Torque is equal to the cross product as stated above. In general, one can simplify by saying that the torque is equal to the force acting on the object multiplied by the perpendicular distance from the application of the force to the rotational axis. Say you had a seesaw. It is easier to exert torque, get the seesaw to move, if you pushed on the board near the end rather than near the middle. It is the rotational version of Force.

Individual torques are determined by multiplying the force applied by the *perpendicular* component of the moment arm

#### Example

A 1 m long 2 kg rod is attached to the side of a building with a hinge at one end. The rod is held level by a cable that makes an angle of 45 degrees with the rod and is also attached to the building above the rod. What is the tension in the cable? The situation is illustrated in a diagram below.

There will be multiple steps to this problem. First we'll make a free body diagram for the rod; making free body diagrams in torque problems is just as important as in Newton's Laws problems. In the diagram, the force of tension from the cable, the rod's weight, and the forces from the hinge are shown. For the purposes of calculating torque, an object's weight acts from its center of mass (half way along the rod in this case). In the diagram below, the force on the rod from the hinge is already broken into it's components to make it easier to visualize.

Now, in order to find the tension in the cable, we'll sum the torques on the rod with the hinge as the axis of rotation. Notice that the sign of the torque due to tension in the cable and the torque due to the rod's weight will be opposite signs because they would cause the rod to rotate in opposite directions.

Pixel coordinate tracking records
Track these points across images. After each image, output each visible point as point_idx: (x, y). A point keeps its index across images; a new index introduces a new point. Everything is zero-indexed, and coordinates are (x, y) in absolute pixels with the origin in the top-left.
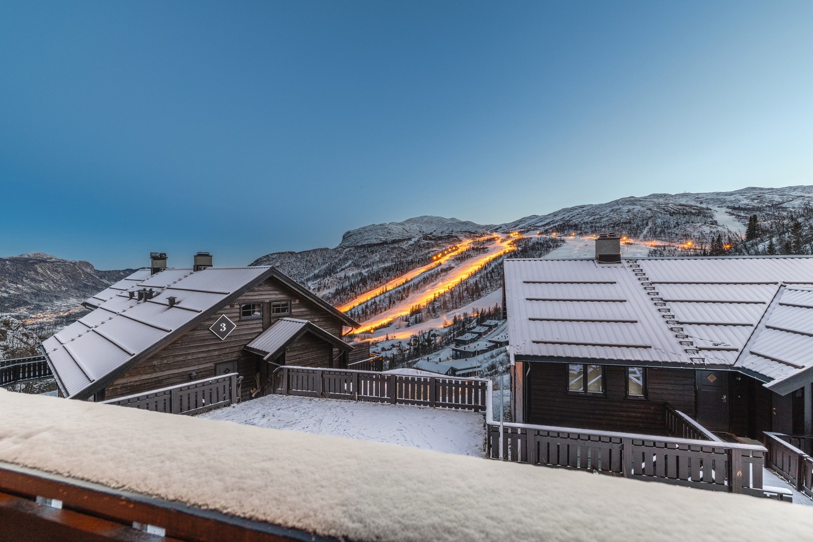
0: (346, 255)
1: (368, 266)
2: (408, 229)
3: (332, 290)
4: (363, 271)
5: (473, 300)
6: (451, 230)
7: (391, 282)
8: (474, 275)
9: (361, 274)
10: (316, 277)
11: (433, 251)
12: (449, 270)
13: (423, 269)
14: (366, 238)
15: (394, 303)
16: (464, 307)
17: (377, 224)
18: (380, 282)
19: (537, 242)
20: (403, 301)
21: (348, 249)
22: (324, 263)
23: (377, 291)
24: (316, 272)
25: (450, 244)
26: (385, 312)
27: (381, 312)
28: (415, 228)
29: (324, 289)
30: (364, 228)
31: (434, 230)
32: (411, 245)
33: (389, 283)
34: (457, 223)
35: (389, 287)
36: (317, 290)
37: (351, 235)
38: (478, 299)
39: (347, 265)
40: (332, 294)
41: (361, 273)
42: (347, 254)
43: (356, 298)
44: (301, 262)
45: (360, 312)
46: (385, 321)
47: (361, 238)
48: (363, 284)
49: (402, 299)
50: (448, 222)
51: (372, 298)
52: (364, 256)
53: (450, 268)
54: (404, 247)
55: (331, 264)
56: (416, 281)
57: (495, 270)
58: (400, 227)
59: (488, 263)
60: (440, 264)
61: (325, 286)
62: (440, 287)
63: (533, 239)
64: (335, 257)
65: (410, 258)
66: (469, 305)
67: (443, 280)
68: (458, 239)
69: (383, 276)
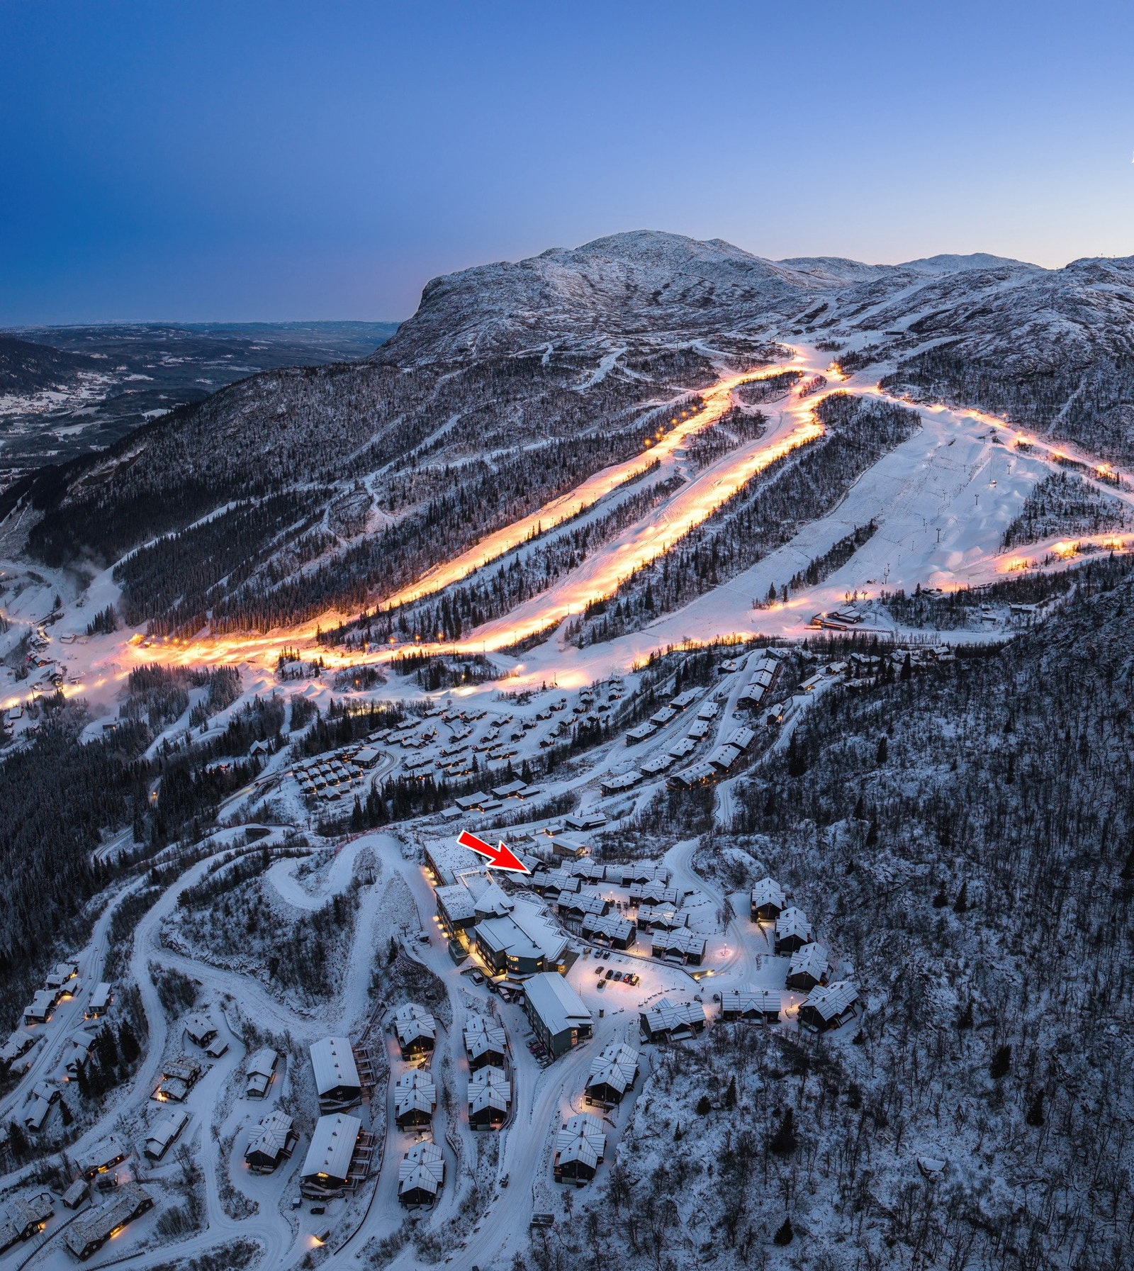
0: (443, 395)
1: (496, 441)
2: (597, 278)
3: (421, 508)
4: (487, 459)
5: (701, 593)
6: (707, 284)
7: (550, 505)
8: (716, 516)
9: (482, 465)
10: (378, 457)
11: (647, 410)
12: (674, 489)
13: (620, 474)
14: (485, 307)
15: (556, 572)
16: (682, 609)
17: (514, 262)
18: (527, 502)
19: (869, 416)
20: (574, 571)
21: (448, 376)
22: (392, 415)
23: (522, 531)
24: (375, 438)
25: (688, 385)
26: (540, 596)
27: (531, 596)
28: (614, 276)
29: (402, 504)
30: (480, 273)
31: (664, 282)
32: (597, 385)
33: (545, 507)
34: (727, 265)
35: (547, 520)
36: (387, 504)
37: (445, 293)
38: (710, 589)
39: (448, 428)
40: (422, 517)
41: (482, 462)
42: (446, 391)
43: (478, 543)
44: (337, 409)
45: (490, 589)
46: (538, 625)
47: (471, 305)
48: (489, 501)
49: (572, 564)
50: (703, 258)
51: (511, 551)
52: (487, 407)
53: (676, 482)
54: (581, 388)
55: (409, 419)
56: (601, 513)
57: (761, 507)
58: (573, 271)
59: (749, 482)
60: (656, 465)
61: (404, 497)
62: (648, 538)
63: (864, 405)
64: (416, 399)
65: (591, 431)
66: (691, 604)
67: (657, 520)
68: (711, 368)
69: (534, 481)
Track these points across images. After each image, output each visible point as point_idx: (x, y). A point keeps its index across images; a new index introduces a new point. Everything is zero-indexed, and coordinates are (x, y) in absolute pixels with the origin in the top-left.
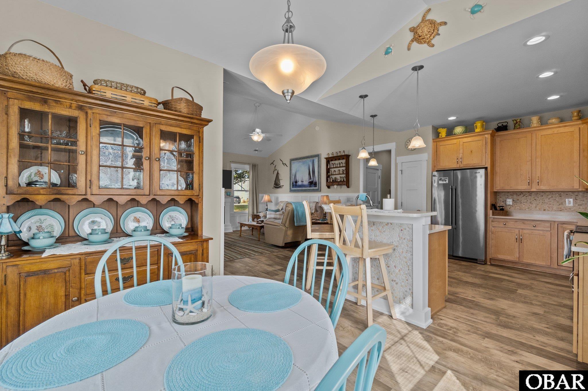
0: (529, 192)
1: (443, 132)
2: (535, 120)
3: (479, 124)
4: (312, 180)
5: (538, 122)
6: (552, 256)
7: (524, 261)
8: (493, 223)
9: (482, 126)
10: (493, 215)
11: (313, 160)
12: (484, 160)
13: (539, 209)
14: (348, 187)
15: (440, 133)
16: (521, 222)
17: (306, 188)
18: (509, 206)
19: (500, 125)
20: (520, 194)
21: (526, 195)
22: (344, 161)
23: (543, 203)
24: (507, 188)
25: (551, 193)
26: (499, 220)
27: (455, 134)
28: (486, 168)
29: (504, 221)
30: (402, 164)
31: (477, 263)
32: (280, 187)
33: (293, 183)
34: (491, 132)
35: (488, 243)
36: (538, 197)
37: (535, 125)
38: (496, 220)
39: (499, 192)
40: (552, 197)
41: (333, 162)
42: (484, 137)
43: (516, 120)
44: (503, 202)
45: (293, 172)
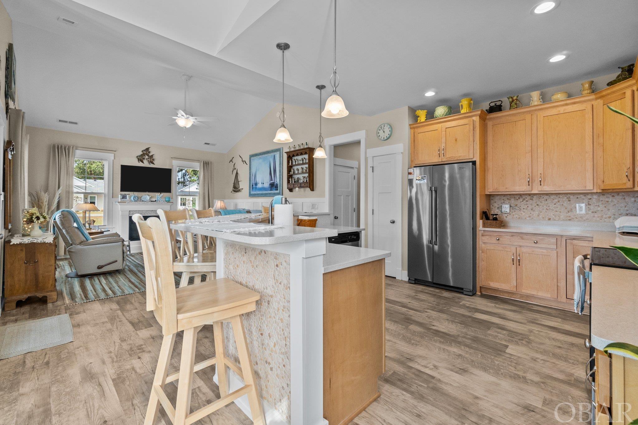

= TASK PROMPT =
Can you retype the part of the torque explanation that opens with the words containing "There will be" and closes with "easier to visualize."? This material was drawn from a separate source.

= RESULT FOR THIS TASK =
There will be multiple steps to this problem. First we'll make a free body diagram for the rod; making free body diagrams in torque problems is just as important as in Newton's Laws problems. In the diagram, the force of tension from the cable, the rod's weight, and the forces from the hinge are shown. For the purposes of calculating torque, an object's weight acts from its center of mass (half way along the rod in this case). In the diagram below, the force on the rod from the hinge is already broken into it's components to make it easier to visualize.